# Task objective
Write out the lines exactly as they stand, from the line containing "Rendered at 1500 by 1125 pixels." through the final line.

# Dataset excerpts
○ ○ ○ ○

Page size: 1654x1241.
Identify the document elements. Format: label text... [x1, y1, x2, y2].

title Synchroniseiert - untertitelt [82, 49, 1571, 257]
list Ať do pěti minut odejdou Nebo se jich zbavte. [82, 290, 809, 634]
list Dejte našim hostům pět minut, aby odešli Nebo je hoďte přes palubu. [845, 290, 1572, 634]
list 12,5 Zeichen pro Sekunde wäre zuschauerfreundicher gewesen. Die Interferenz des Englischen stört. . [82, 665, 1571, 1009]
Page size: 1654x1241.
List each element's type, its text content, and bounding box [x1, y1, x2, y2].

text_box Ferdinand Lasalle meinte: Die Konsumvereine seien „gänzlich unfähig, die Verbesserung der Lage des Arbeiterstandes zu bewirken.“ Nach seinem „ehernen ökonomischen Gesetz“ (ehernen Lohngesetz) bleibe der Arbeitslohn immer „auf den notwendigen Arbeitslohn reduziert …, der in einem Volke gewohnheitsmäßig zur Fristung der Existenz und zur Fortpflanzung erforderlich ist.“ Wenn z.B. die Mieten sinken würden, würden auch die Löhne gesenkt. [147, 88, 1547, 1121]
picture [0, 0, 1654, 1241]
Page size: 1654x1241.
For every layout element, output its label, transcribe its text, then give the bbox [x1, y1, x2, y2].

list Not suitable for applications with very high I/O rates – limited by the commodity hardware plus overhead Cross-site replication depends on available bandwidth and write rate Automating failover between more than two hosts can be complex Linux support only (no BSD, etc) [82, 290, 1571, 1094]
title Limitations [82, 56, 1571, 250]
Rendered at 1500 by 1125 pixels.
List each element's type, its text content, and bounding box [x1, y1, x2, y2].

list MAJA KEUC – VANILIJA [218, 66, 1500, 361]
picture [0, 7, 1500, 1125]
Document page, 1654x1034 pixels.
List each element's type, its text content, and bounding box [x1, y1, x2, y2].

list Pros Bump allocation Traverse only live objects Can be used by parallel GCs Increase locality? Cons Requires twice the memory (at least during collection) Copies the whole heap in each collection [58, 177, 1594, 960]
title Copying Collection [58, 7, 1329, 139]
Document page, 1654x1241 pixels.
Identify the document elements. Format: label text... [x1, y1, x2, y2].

○ ○ ○ ○

# Exercise answer
Rendered at 1500 by 1125 pixels.
List each element's type, its text content, and bounding box [x1, y1, x2, y2].

list MAJA KEUC – VANILIJA [218, 66, 1500, 361]
picture [0, 7, 1500, 1125]
Document page, 1654x1034 pixels.
List each element's type, its text content, and bounding box [x1, y1, x2, y2].

list Pros Bump allocation Traverse only live objects Can be used by parallel GCs Increase locality? Cons Requires twice the memory (at least during collection) Copies the whole heap in each collection [58, 177, 1594, 960]
title Copying Collection [58, 7, 1329, 139]
Document page, 1654x1241 pixels.
Identify the document elements. Format: label text... [x1, y1, x2, y2].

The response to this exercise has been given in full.